IV. El sheriff Duncan
Theodore Duncan, hijo del anciano doctor Clark Duncan y la enfermera Mary Martins, era una buena persona en el lado de Érika. Al otro, ponía la mano para que Duffy pudiese huntársela debidamente y así conseguir que todo un sheriff hiciese la vista gorda. Duffy proporcionaba mil dólares semanales a Duncan que bien valían la tranquilidad de su negocio.
Conducía un Mustang con ciertos elementos de competición, claramente financiados por su silencio. ¿Qué había podido ocurrir en su vida para que alguien que a un lado era capaz de salir a patrullar a las tres de la madrugada a buscar el gato perdido de la pequeña Alice Derek, pudiese ser sobornado y consumiese cocaína de forma habitual en el otro?.
Érika caminaba por la acera con destino a su oficina. Planeaba explorar el estado de las cosas, quién era quién y cómo era, cuando se cruzó con el sheriff, que mascaba un palillo con la espalda apoyada sobre el Mustang, vehículo que prefería usar para patrullar en vez del Ford oficial. Fue verla a cincuenta metros y no quitarle ojo, hasta el punto de que se deshizo de sus gafas reglamentarias.
-Supongo que a ambos lados le gustan mis piernas, pero allí no era tan descarado. -Pensó mientras se acercaba balanceando la minifalda con el extraordinario y femenino vaivén de sus caderas.
-Hola Érika. -Dijo él.
-¿Qué tal, sheriff?. ¿Qué tal las cosas por aquí?.
-Es un pueblo aburrido donde nunca pasa nada, ya lo sabes.
Duncan no dejaba de mirarla lascivamente, algo que a Érika la incomodó sobremanera.
-Voy a ver a Carmelo.
-Se alegrará, qué suerte... -Contestó él.
Cuando caminó varios metros aún podía sentir los ojos del sheriff en el cogote, de modo que giró la cabeza y lo pilló escudriñando su anatomía. No hizo nada por disimular.

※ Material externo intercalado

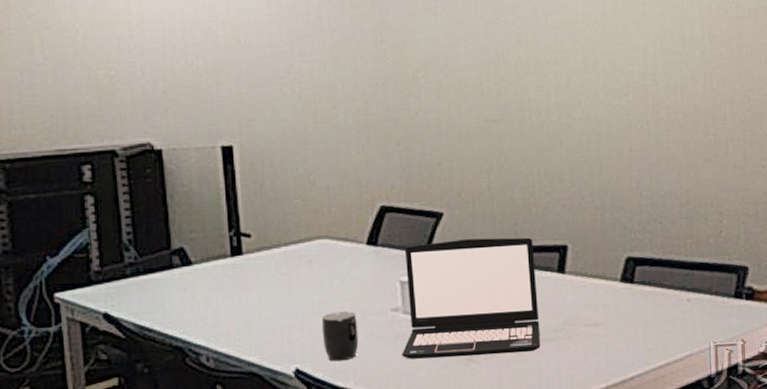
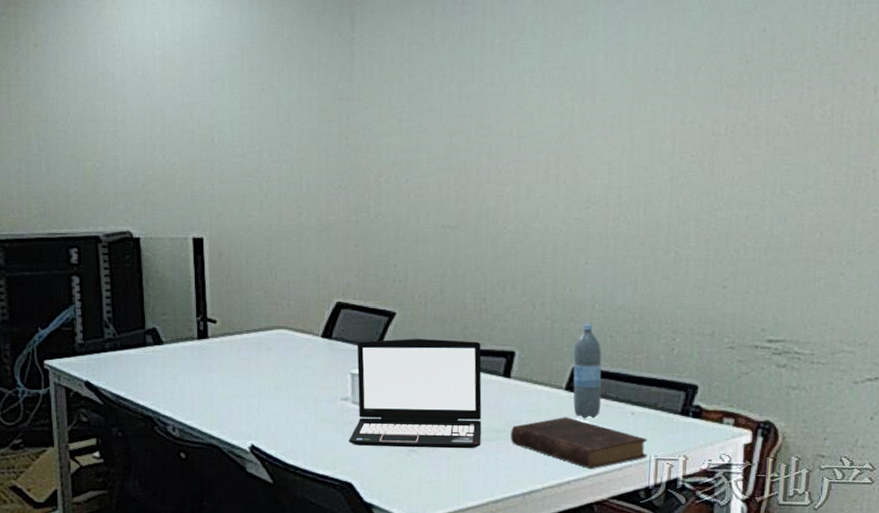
mug: present [321,311,359,361] -> none [276,397,310,442]
book: none [570,309,707,363] -> present [510,417,647,470]
water bottle: none [625,211,657,310] -> present [573,324,602,419]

De camino a la oficina del Sheriff, donde Carmelo Batalla hacía guardia, se detuvo en la tienda de Hassan Nazif con la excusa de comprar un reproductor de música. Cuando la puerta comenzó a abrirse sonaron las campanillas de aviso. Pudo ver con claridad cómo Hassan hablaba por el móvil en la trastienda, y se asomaba con aspecto temeroso tras la cortinilla al oír el tintineo.
-Un momento señorita Clayton. -Masculló desde el fondo con su particular acento.
Érika aprovechó para dar un vistazo a la tienda. La distribución era algo distinta y el trabajador de Hassan al otro lado, un chino de nombre impronunciable, había sido sustituido por una mujer árabe que portaba la típica vestimenta. Se encontraba al otro lado de la tienda, plumero en mano, quitando el polvo y recolocando aparatos de todo tipo.
-¿Qué desea señorita Clayton?. -Interpeló Hassan situándose tras el mostrador.
Pudo notar cómo el sudor caía de su frente hasta las cejas y la nariz, y percibió el notable nerviosismo del vendedor.
-Un reproductor mp3 que no sea muy caro.
-Nueve dólares -en realidad no usó la tilde- por más barato.
-Bien, démelo Hassan.
Mientras éste cogía el modelo de exposición y lo incorporaba a su polvorienta caja entraron tres clientes más al local. Eran sin duda árabes y su aspecto era más de matones que de amigos. Érika se puso nerviosa, aunque no tanto como Hassan y la mujer, y se fue rápidamente soltando un hasta luego que no fue correspondido.
Estaba claro que algo extraño sucedía, probablemente que Hassan se había metido en algún lío. Sin embargo, no dejaba de pensar en las palabras de Amanda cuando le contaba la tirria que sentía el reverendo Jackson por Hassan Nazif y sus sospechas de que se trataba de un terrorista islámico.
Al salir de la tienda se encontró de nuevo con el sheriff Duncan, postrado en la acera de enfrente. Había ido a deleitarse de nuevo con la escultural Érika, lo que la incomodó hasta la indignación.